(Collected data)
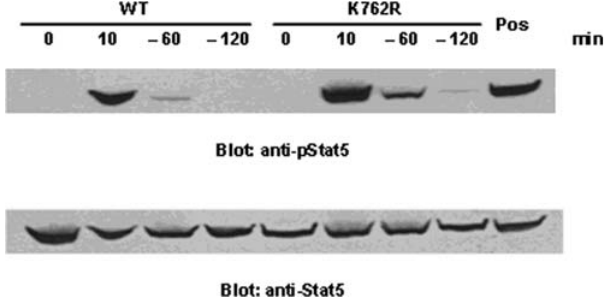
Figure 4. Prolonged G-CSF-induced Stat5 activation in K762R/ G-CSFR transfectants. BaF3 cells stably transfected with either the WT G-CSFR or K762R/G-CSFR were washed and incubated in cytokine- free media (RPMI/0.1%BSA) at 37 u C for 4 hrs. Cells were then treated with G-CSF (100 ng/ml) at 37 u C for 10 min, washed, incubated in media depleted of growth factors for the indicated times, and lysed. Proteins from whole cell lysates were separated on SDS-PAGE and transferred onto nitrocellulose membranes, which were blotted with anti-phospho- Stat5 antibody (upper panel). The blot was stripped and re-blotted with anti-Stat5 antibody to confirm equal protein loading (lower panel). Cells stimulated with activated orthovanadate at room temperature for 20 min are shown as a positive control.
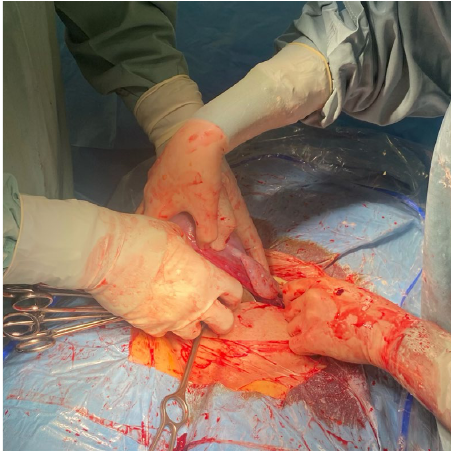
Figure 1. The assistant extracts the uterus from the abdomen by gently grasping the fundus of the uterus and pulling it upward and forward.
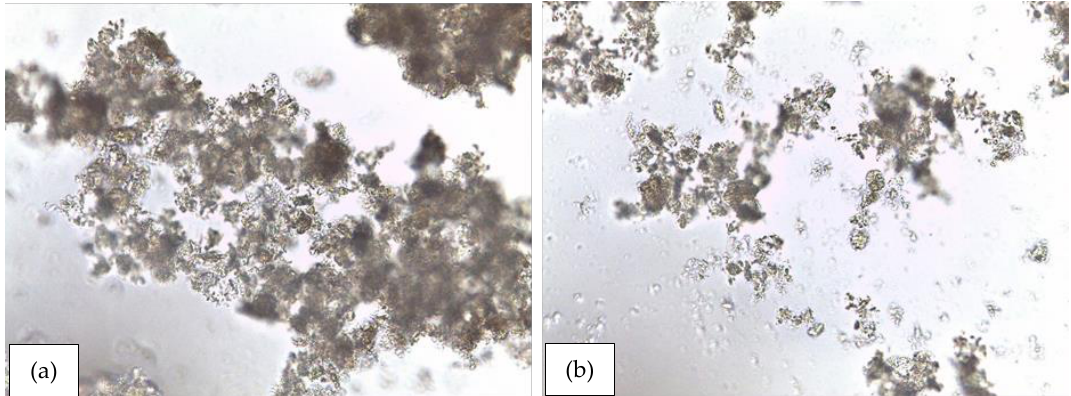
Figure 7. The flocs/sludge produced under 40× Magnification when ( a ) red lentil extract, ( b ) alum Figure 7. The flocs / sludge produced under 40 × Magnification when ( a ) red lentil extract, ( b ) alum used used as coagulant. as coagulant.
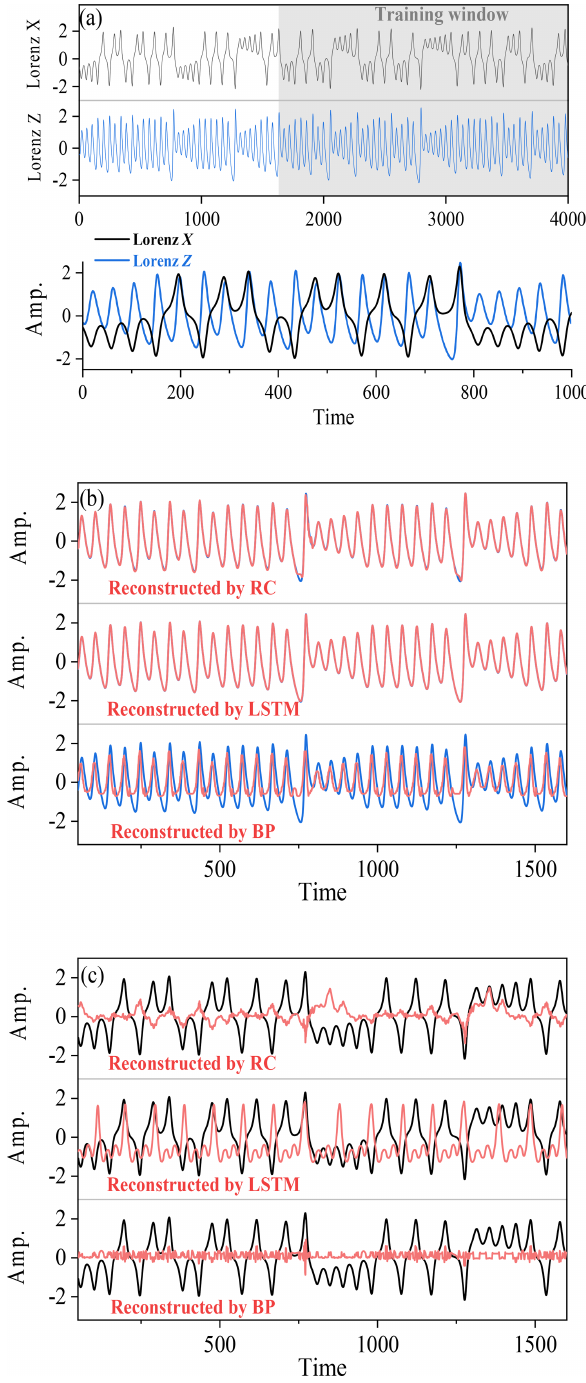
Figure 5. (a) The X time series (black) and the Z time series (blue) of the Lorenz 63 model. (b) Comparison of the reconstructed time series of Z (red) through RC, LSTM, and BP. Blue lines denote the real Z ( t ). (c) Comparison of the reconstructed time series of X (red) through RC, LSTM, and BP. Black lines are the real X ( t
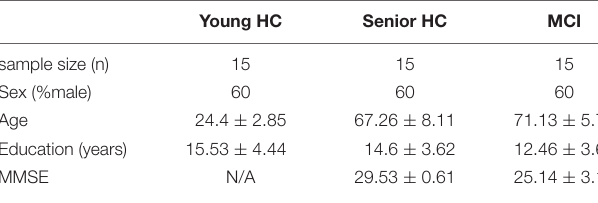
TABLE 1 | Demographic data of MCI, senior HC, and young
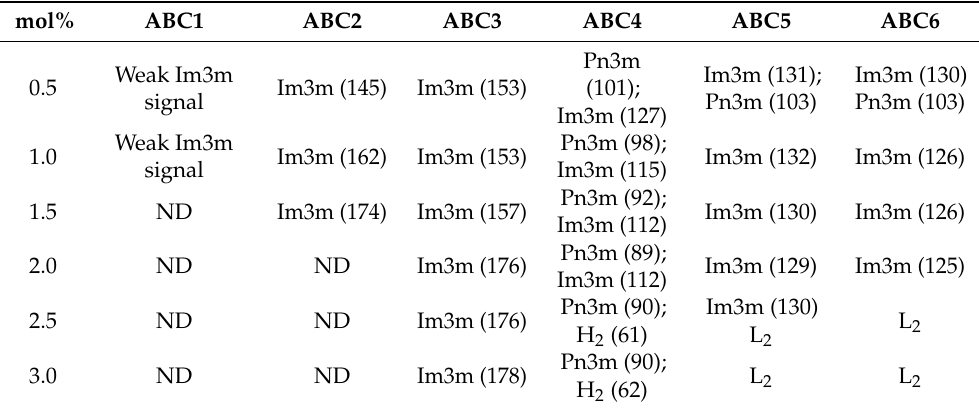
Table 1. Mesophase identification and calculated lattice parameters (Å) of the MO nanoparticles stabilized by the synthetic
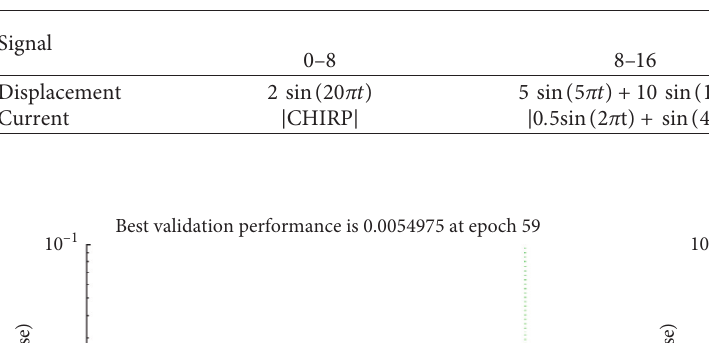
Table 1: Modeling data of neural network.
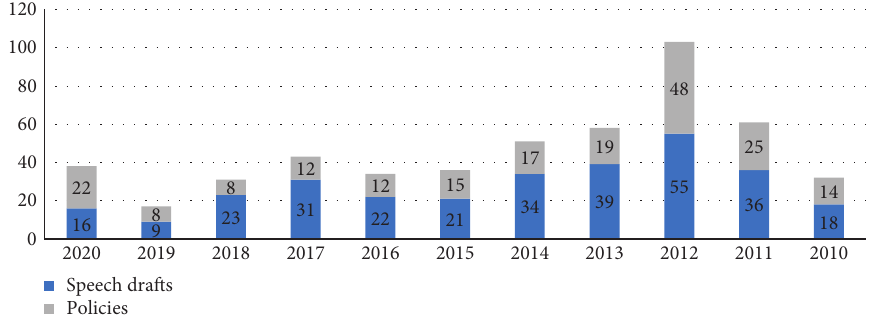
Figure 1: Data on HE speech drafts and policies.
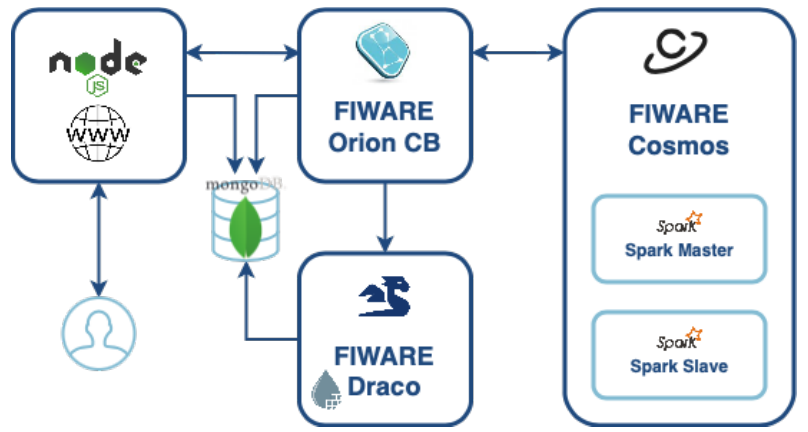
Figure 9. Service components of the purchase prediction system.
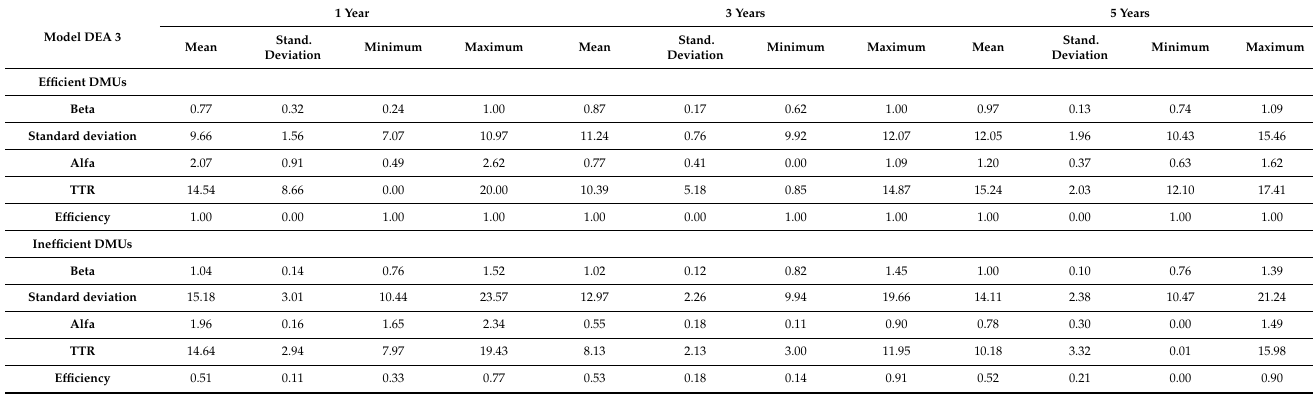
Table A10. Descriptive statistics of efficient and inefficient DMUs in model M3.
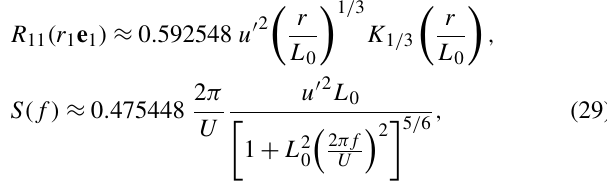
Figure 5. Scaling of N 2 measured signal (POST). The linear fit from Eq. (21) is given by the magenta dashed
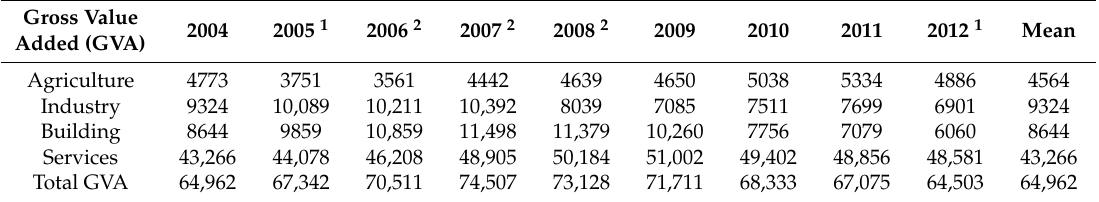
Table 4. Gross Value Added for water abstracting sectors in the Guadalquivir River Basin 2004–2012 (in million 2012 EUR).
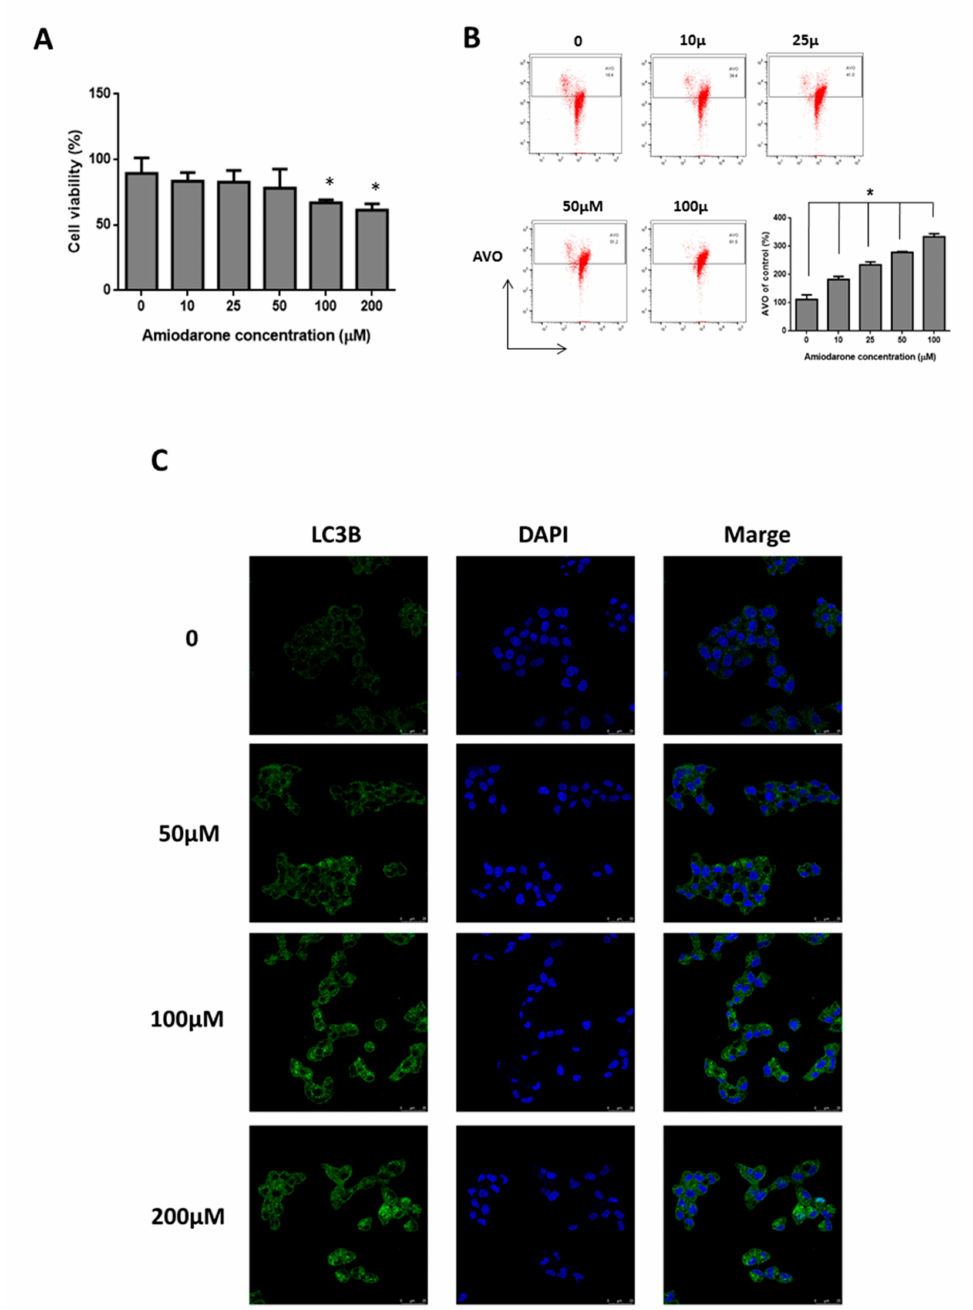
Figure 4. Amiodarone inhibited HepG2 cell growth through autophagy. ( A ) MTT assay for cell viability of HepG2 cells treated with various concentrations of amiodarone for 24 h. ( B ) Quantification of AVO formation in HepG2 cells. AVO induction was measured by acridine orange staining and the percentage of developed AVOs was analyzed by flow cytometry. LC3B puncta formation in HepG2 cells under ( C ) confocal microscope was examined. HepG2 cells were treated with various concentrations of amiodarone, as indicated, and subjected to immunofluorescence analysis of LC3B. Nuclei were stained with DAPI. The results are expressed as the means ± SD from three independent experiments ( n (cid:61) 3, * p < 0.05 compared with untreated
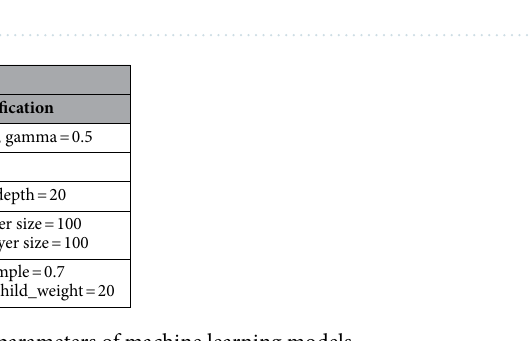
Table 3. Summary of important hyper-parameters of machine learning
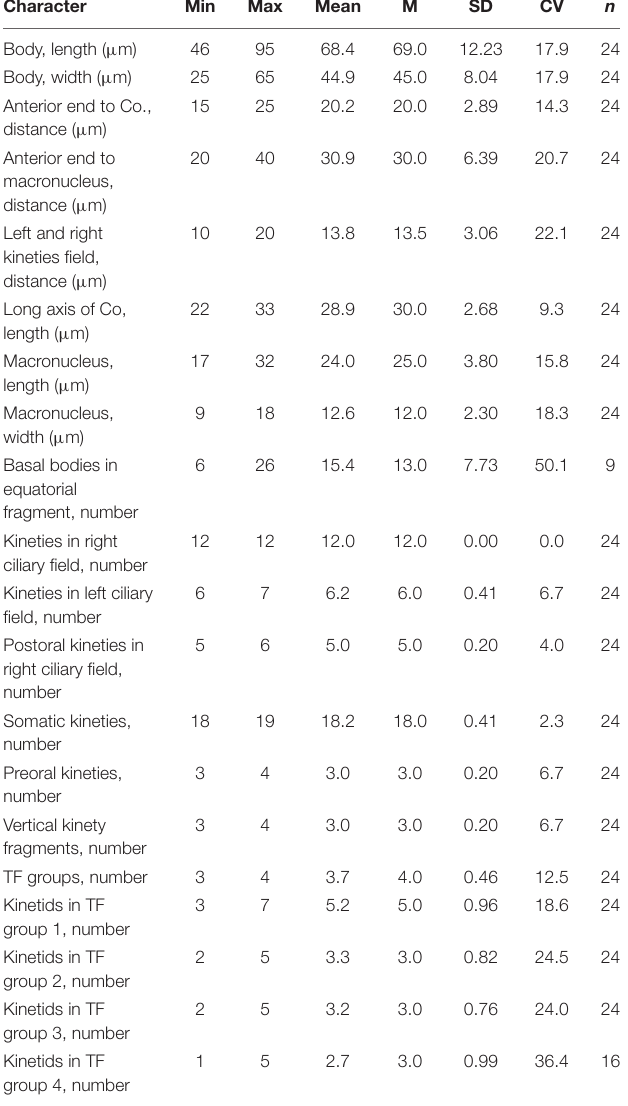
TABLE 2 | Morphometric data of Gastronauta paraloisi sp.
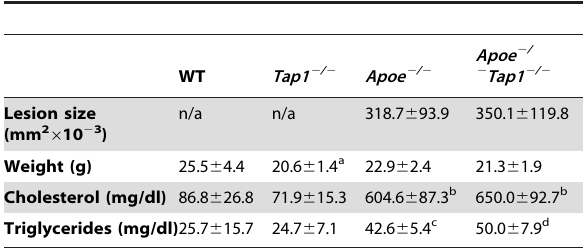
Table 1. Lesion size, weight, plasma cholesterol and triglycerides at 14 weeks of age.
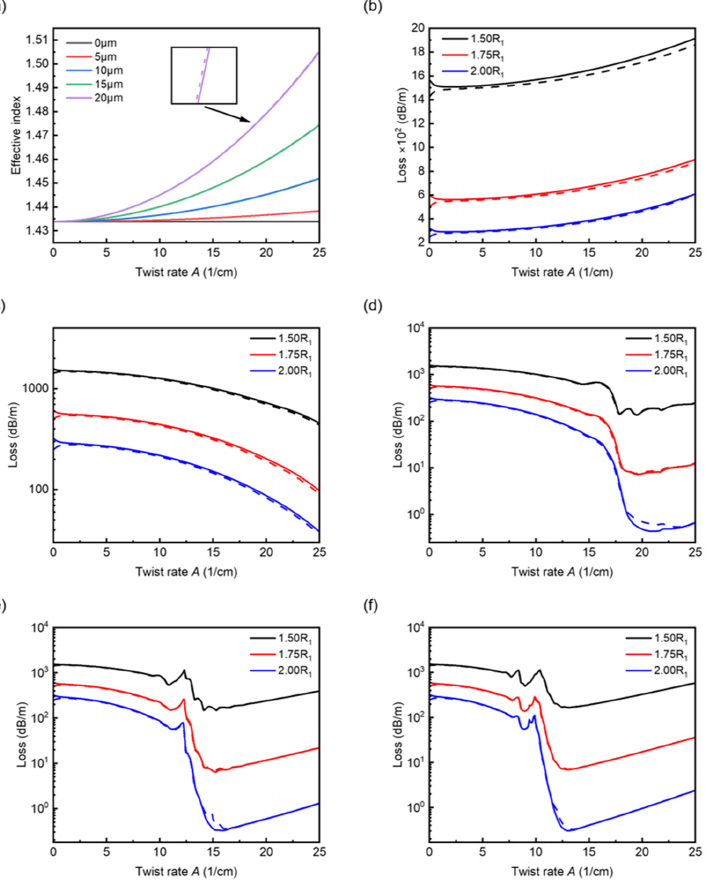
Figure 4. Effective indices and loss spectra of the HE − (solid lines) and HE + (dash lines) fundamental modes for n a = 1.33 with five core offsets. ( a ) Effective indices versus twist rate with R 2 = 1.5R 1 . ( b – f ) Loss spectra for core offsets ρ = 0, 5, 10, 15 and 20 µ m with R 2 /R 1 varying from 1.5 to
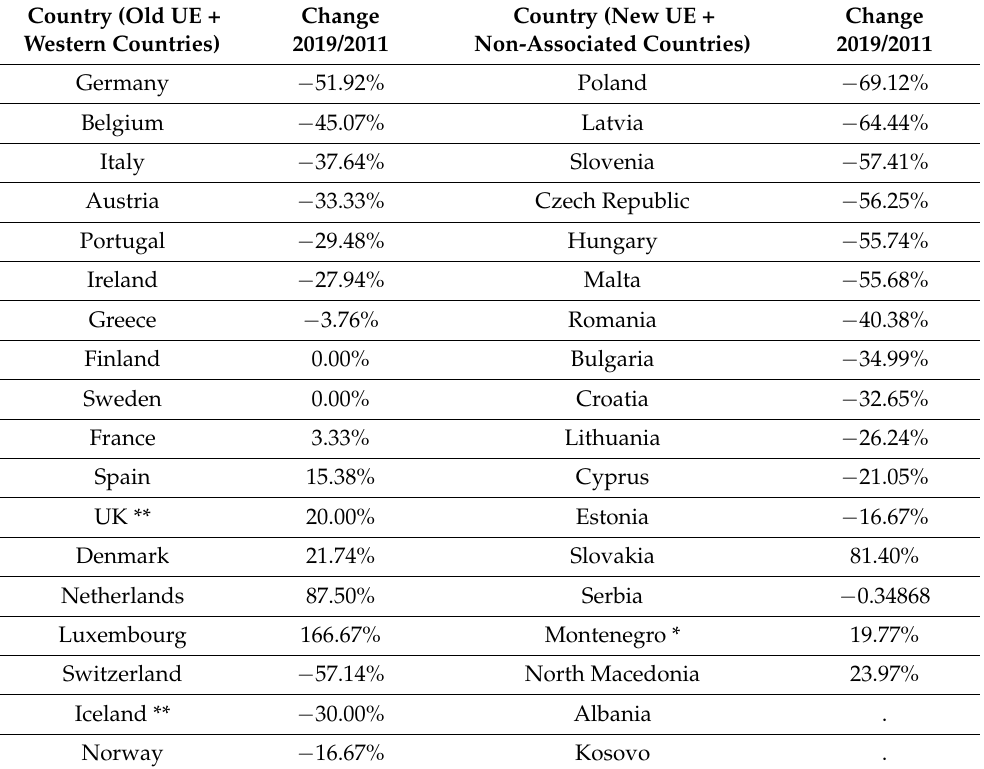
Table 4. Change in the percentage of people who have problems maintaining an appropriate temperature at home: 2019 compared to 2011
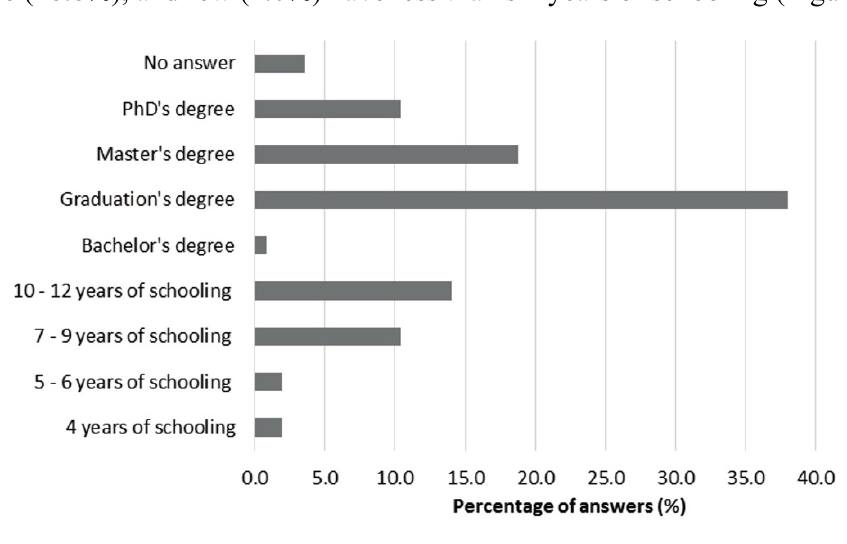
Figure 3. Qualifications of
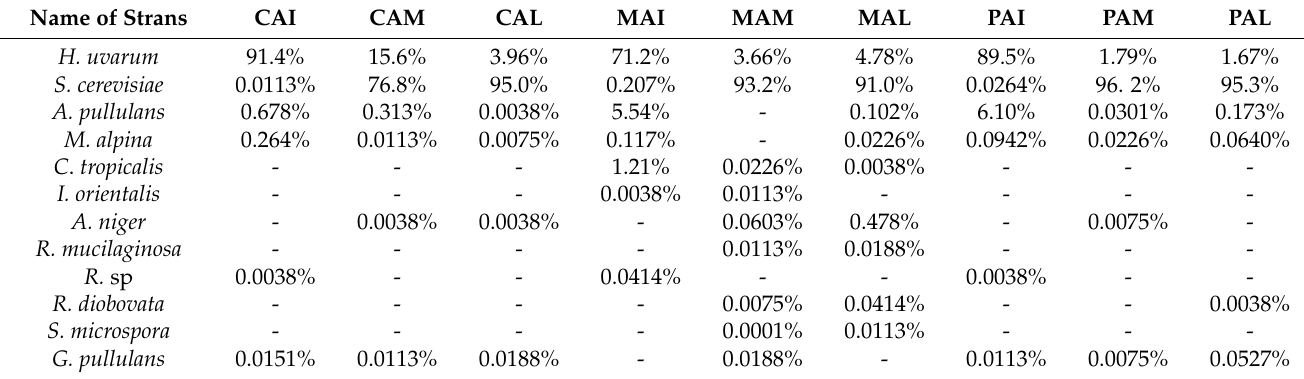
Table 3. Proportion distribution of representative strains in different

# [DESCRIPTION OF THE TASK]
In the copy, include exactly the lines from the one containing "TABLE 2 | Morphometric" through the last line of the records, and no pictures or other text.

# [FINISHED EXERCISE]
TABLE 2 | Morphometric data of Gastronauta paraloisi sp.
Table 1. Lesion size, weight, plasma cholesterol and triglycerides at 14 weeks of age.
Figure 4. Effective indices and loss spectra of the HE − (solid lines) and HE + (dash lines) fundamental modes for n a = 1.33 with five core offsets. ( a ) Effective indices versus twist rate with R 2 = 1.5R 1 . ( b – f ) Loss spectra for core offsets ρ = 0, 5, 10, 15 and 20 µ m with R 2 /R 1 varying from 1.5 to
Table 4. Change in the percentage of people who have problems maintaining an appropriate temperature at home: 2019 compared to 2011
Figure 3. Qualifications of
Table 3. Proportion distribution of representative strains in different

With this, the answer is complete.